A linguist, left, shares a smartphone device with a Afghan Army command sergeant major during a security meeting at the Qara Bagh district’s center in Afghanistan’s Ghazni province, July 16, 2012. Smartphone devices are increasing in use on the battlefield in Afghanistan. Photo courtesy of U.S. Department of Defense.
In 2015, the U.S. officially ended its program to train and equip Syrians to fight against ISIS after it became clear that the effort was not working and that weapons were falling into enemy hands. Now the leader of that failed program has a new plan for ostensibly improving the outcome of similar future military operations in the Middle East — “a field-available Wikipedia-like service” for language and cultural translation.

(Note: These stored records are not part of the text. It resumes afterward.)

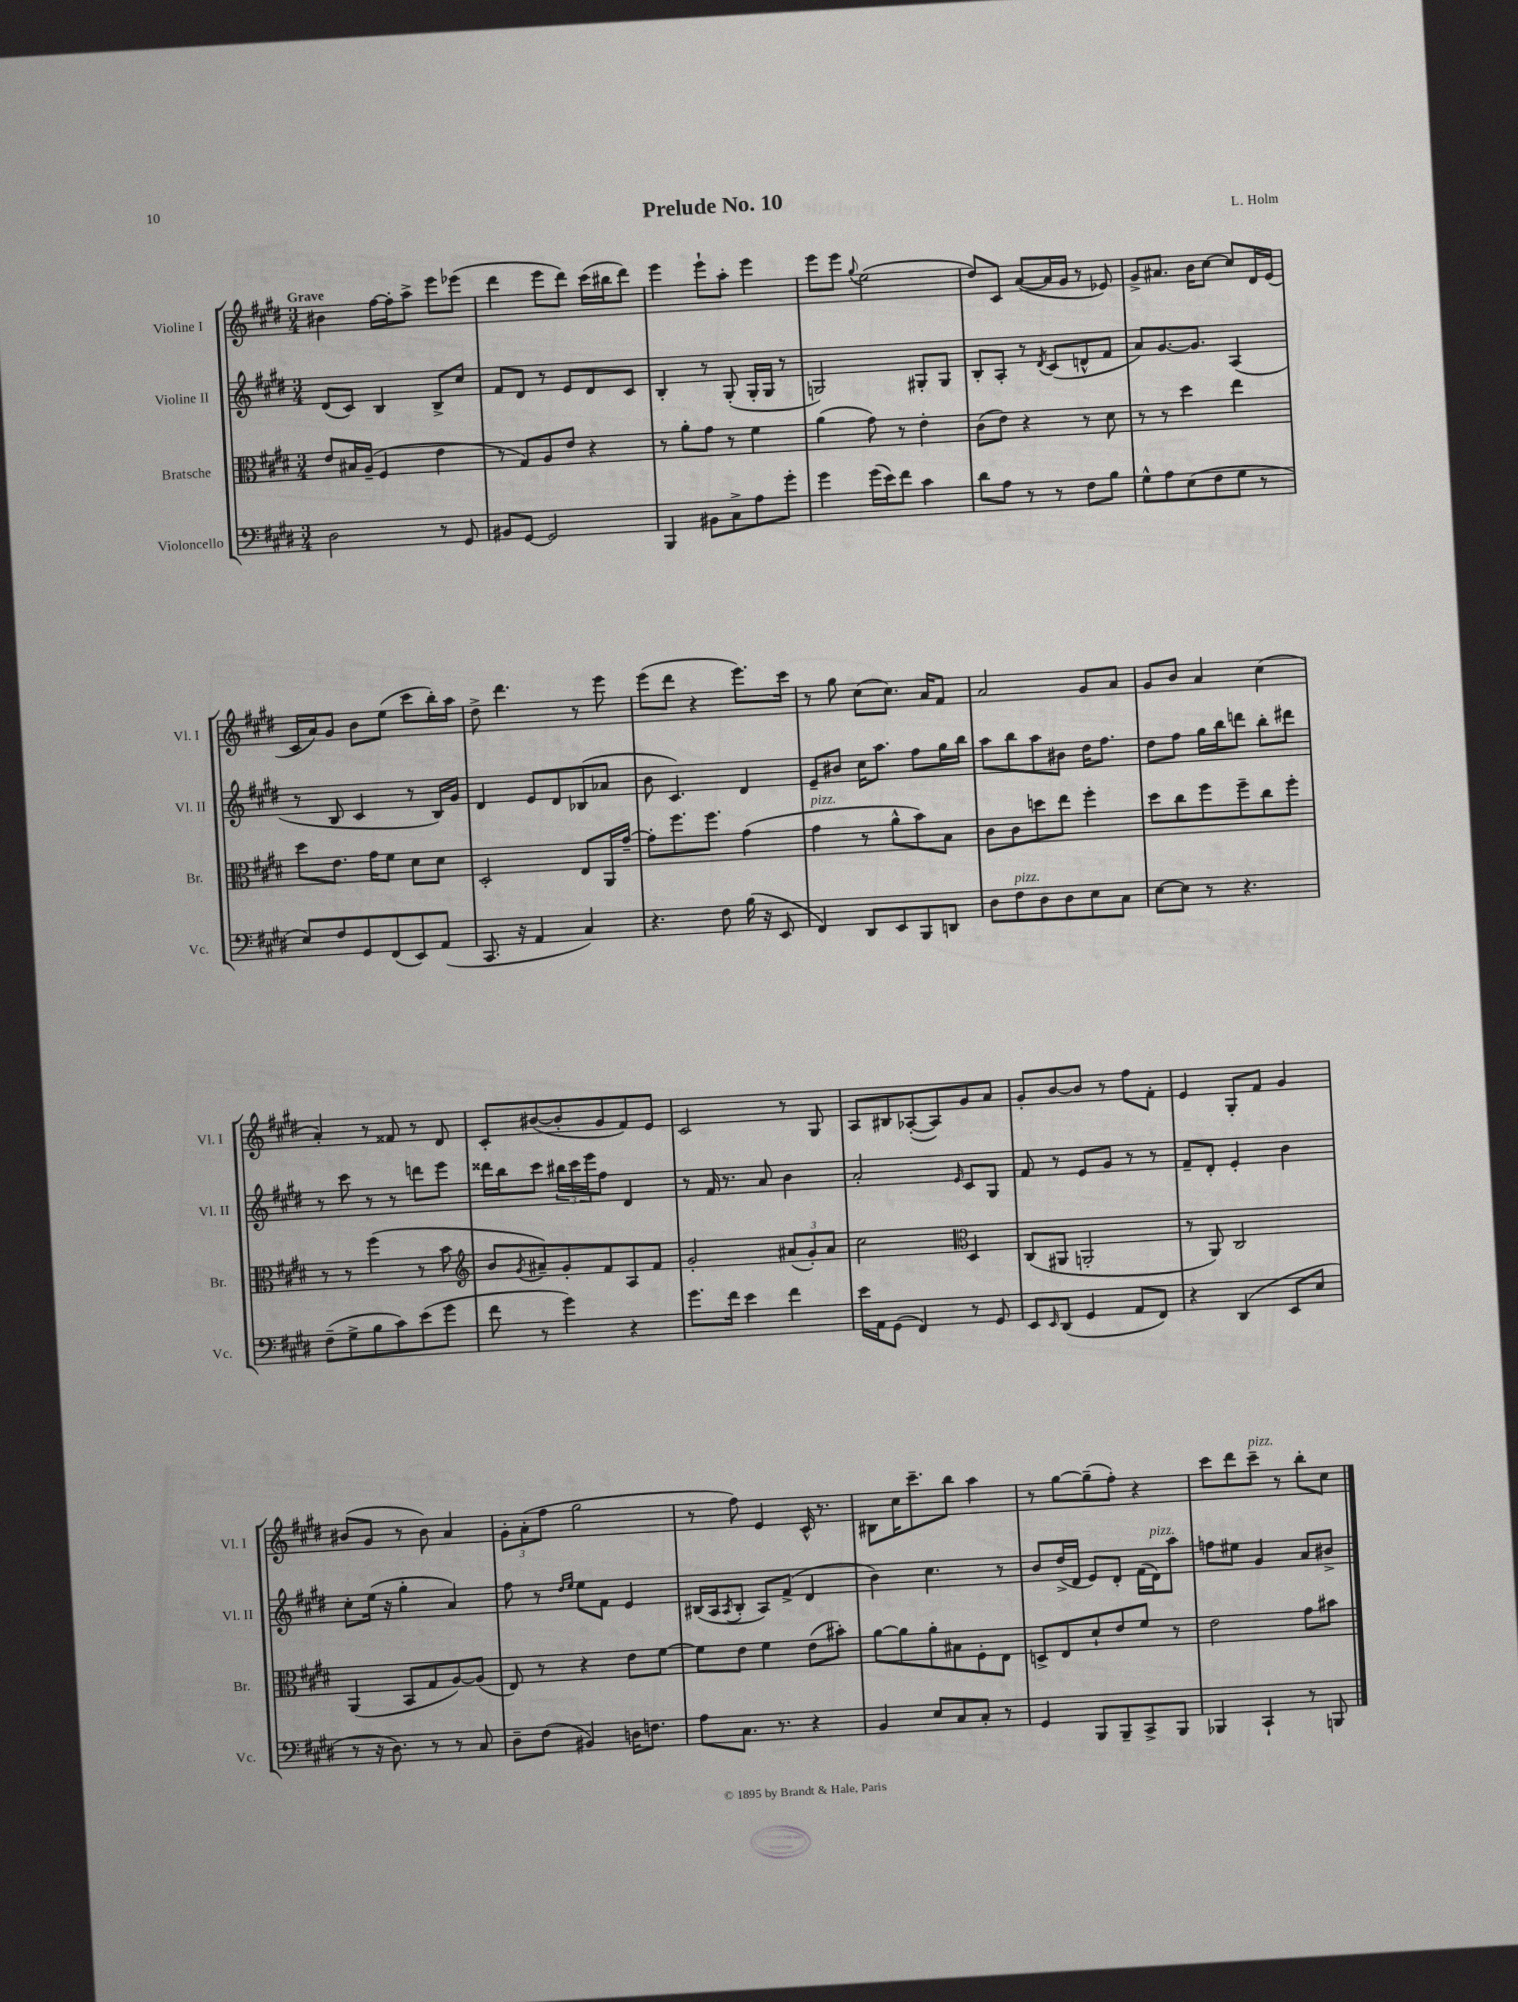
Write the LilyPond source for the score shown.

\header { title = "Prelude No. 10" composer = "L. Holm" }
<<
\new StaffGroup <<
\new Staff = "s0" \with { instrumentName = "Violine I" shortInstrumentName = "Vl. I" } {
    \clef treble \key e \major \numericTimeSignature \time 3/4 \tempo "Grave"
    bis'4 fis''16~ fis''16-. a''8-> e'''8 ees'''8( |
    dis'''4 e'''8 dis'''8) cis'''16( bis''16 dis'''8) |
    e'''4 e'''8-! a''8-. e'''4 |
    e'''8 e'''8 \appoggiatura { gis''8 } e''2( |
    dis''8) cis'8 a'8~( a'16 gis'16 r8 ees'8) |
    gis'8-> ais'8. b'16 cis''8~ cis''8 dis'16 e'16( |
    cis'16 a'16) gis'8 b'8 e''8( cis'''8 b''16-.) a''16 |
    dis''8-> dis'''4. r8 e'''8 |
    e'''8( dis'''8 r4 e'''8.) cis'''16 |
    r8 gis''8 cis''8( cis''8.) a'16 fis'8 |
    a'2 gis'8 a'8 |
    gis'8 b'8 a'4 cis''4( |
    a'4-.) r8 fisis'8 r8 dis'8 |
    cis'8-. bis'8~( bis'8-. gis'8 fis'8) e'8 |
    cis'2 r8 gis8 |
    a8 bis8 aes8~-.( aes8) gis'8 a'8 |
    gis'8-. b'8~ b'8 r8 fis''8 fis'8-. |
    e'4 gis8-. fis'8 gis'4 |
    bis'8( gis'8 r8 bis'8) a'4 |
    \tuplet 3/2 { gis'8-. a'8-.( fis''8 } gis''2 |
    r8 fis''8) e'4 cis'16-^ r8. |
    bis8 cis''16 cis'''8.-- b''8 a''4 |
    r8 gis''8~ gis''8--( fis''8-.) r4 |
    cis'''8 dis'''8 cis'''8--^\markup { \italic "pizz." } r8 b''8-. cis''8 \bar "|." |
}
\new Staff = "s1" \with { instrumentName = "Violine II" shortInstrumentName = "Vl. II" } {
    \clef treble \key e \major \numericTimeSignature \time 3/4
    dis'8( cis'8) b4 b8-> cis''8 |
    fis'8 dis'8 r8 e'8 dis'8 cis'8 |
    b4-. r8 gis8-.( gis16-. gis16 r8 |
    g2) gis8-. gis8 |
    b8-. a8-. r8 \acciaccatura { dis'8 } cis'8( d'8-^ fis'8 |
    a'8) gis'8.~ gis'8. a4( |
    r8 b8 cis'4 r8 b16) gis'16 |
    dis'4 e'8 dis'8 bes8( aes'8 |
    b'8 cis'4.) dis'4 |
    e'8-- bis'8 cis''16 a''8. fis''8 gis''16 b''16 |
    a''8 b''8 a''8 bis'8 dis''16 fis''8. |
    dis''8 fis''8 gis''16 b''16 d'''8 b''8-. dis'''8 |
    r8 cis'''8 r8 r8 d'''8 e'''8 |
    disis'''16 b''16 cis'''8 \tuplet 3/2 { bis''16 cis'''16 e'''16 } fis''8 dis'4 |
    r8 fis'16 r8. a'8 b'4 |
    a'2-. \grace { e'16 } cis'8 gis8 |
    fis'8 r8 e'8 gis'8 r8 r8 |
    fis'8-- dis'8-. e'4-. b'4 |
    cis''8-. e''16( r16 gis''4-. a'4) |
    fis''8 r8 \grace { dis''16 e''16 } e''8 fis'8 e'4 |
    bis16( a16 \acciaccatura { a8 } bis8-. a8) fis'8->( dis'4 |
    b'4) cis''4. r8 |
    b'8 dis''16->( dis'16 e'8) dis'8-. fis'16( dis'16^\markup { \italic "pizz." }) a''8 |
    f''8 eis''8 gis'4 a'8 bis'8-> \bar "|." |
}
\new Staff = "s2" \with { instrumentName = "Bratsche" shortInstrumentName = "Br." } {
    \clef alto \key e \major \numericTimeSignature \time 3/4
    e'8 bis16 a16--( fis4 e'4 |
    r8 gis8) a8 e'8 r4 |
    r8 a'8-. gis'8 r8 fis'4 |
    a'4( gis'8) r8 e'4-. |
    cis'8( e'8) r4 r8 dis'8 |
    r8 r8 dis''4 e''4 |
    dis''8 e'8. gis'16 fis'8 dis'8 dis'8 |
    dis2-. e8 a,16 gis'16~-- |
    gis'8-. fis''8. fis''8. gis'4( |
    gis'4^\markup { \italic "pizz." } r8 a'8-^ b'8) b8 |
    cis'8 cis'8 d''8 e''8 fis''4-. |
    dis''8 cis''8 fis''8 fis''8-- cis''8 fis''8-. |
    r8 r8 fis''4( r8 b'8 |
    \clef treble b'8 \acciaccatura { gis'8 } ais'8--) gis'8-. fis'8 a8 fis'8 |
    gis'2-. \tuplet 3/2 { ais'8( gis'8-.) ais'8 } |
    cis''2 \clef alto dis4 |
    cis8( ais,8 a,2-. |
    r8 a,8) cis2 |
    a,4( b,8 gis8 a8~) a8( |
    e8) r8 r4 e'8 fis'8~ |
    fis'8 e'8 fis'4 e'8( bis'8-.) |
    a'8~ a'8 a'8-. bis8 fis8-. e8 |
    d8-> e8 dis'8-! e'8 fis'8 r8 |
    e'2 gis'8 bis'8 \bar "|." |
}
\new Staff = "s3" \with { instrumentName = "Violoncello" shortInstrumentName = "Vc." } {
    \clef bass \key e \major \numericTimeSignature \time 3/4
    dis2 r8 gis,8 |
    bis,8 gis,8~ gis,2 |
    b,,4 bis,8 cis8-> a8 gis'8-. |
    gis'4 gis'16( e'16) fis'8 cis'4 |
    dis'8 a8 r8 r8 fis8 b8 |
    gis8-^ a8 e8( fis8 gis8 r8 |
    e8) fis8 gis,8 fis,8( e,8) a,8( |
    cis,8. r16 a,4 cis4) |
    r4. fis8 b16( r16 e,8 |
    fis,4) dis,8 e,8 b,,8 d,8 |
    dis8 fis8^\markup { \italic "pizz." } dis8 dis8 e8 cis8 |
    e8~ e8 r8 r4. |
    fis8--( gis8-> b8 cis'8) e'8( gis'8 |
    fis'8 r8 gis'4) r4 |
    gis'8. fis'16 e'4 fis'4 |
    e'16 a,16 gis,8( fis,4) r8 gis,8 |
    e,8 \grace { e,16 } dis,8( gis,4 a,8 fis,8) |
    r4 dis,4( e,8 e8 |
    r8 r16 dis8.) r8 r8 cis8 |
    dis8-- fis8( bis,4) d16 f8. |
    a8 cis8. r8. r4 |
    b,4 e8 cis8 cis8-. r8 |
    gis,4 b,,8 b,,8-- cis,8-> b,,8 |
    bes,,4 cis,4-! r8 b,,8 \bar "|." |
}
>>
>>
\layout { \context { \Score \remove "Bar_number_engraver" } }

The idea, presented by Lt. Gen Michael Nagata at a recent conference, is basically to create a phone or computer application that would function “something like a Wikipedia for special operators” as DefenseOne’s Patrick Tucker reports.
“Our deployed elements are still highly dependent on contractor translators, globally provided escorts and the like,” Nagata reportedly said. “Could these (…) human-dependent capabilities be replaced by automated, field-available, language-translation and societal-navigation interpreters? Could we create a field-available Wikipedia-like service that is available to the individual operator without adding 70 pounds to his rucksack?”
Nagata’s suggestion is not the first call for greater automation and technologically driven solutions to translation and cultural gap problems in America’s counter-terrorism efforts. While the FBI’s Online Covert Employees have been creating fake personas and trolling potential ISIS recruits for years, for example, it has more recently been suggested that this process could be automated through the use of “Artificial Intelligence Targeting Personas.”
Even without the potential problems added by automation, however, recent American efforts to combat Islamist extremism online and dissuade the movement’s potential recruits and sympathizers — assuming that is the goal — have been mired in failure, incompetence and scandal.
Late last month the Associated Press reported on a wide range of serious issues plaguing the Pentagon’s “WebOps” online psychological operation against ISIS — including alleged improper deals surrounding contracts, drinking on the job, and inflated numbers of online “engagements” with potential ISIS recruits. WebOps also apparently relied on translators who had frequently exaggerated or faked their language abilities, leading to some mildly funny but also highly counterproductive online engagements.
“Several current and former WebOps employees cited multiple examples of civilian Arabic specialists who have little experience in counter-propaganda, cannot speak Arabic fluently and have so little understanding of Islam they are no match for the Islamic State online recruiters,” AP reports. “It’s hard to establish rapport with a potential terror recruit when — as one former worker told the AP — translators repeatedly mix up the Arabic words for ‘salad’ and ‘authority.’ That’s led to open ridicule on social media about references to the ‘Palestinian salad.'”
In his recent presentation, Nagata pointed to the private sector as perhaps the best place to begin looking for potential developers of the military-grade cross-cultural “Wikipedia” app he foresees, but also apparently acknowledged that the final product, if it is created, might not fully resemble his present vision.
“Could industry help the (Special Operations Forces) element with anticipating consequences?” Nagata reportedly asked. “Here’s what I mean by that, anticipating correctly the consequences of the operations and the activities we undertake is often the trickiest and yet in some ways the most important part of our planning efforts, whether tactical or strategic. Too often the consequences we imagine in the planning bay do not play out in real life, it’s the old adage no plan survives execution. Because the conditions we encounter in operating environment, we move into are not what we had assumed.”
Indeed, thinking there can simply be an “app for that” when it comes to bridging wide cultural and language divides between U.S. military forces and the diverse range of people they encounter in the course of America’s sprawling worldwide “counter-terror” war may be wishful thinking.
“Data doesn’t create understanding,” writes Tucker. “And that’s what both planners and operators need more of before someone dreams up another train-and-equip mission.”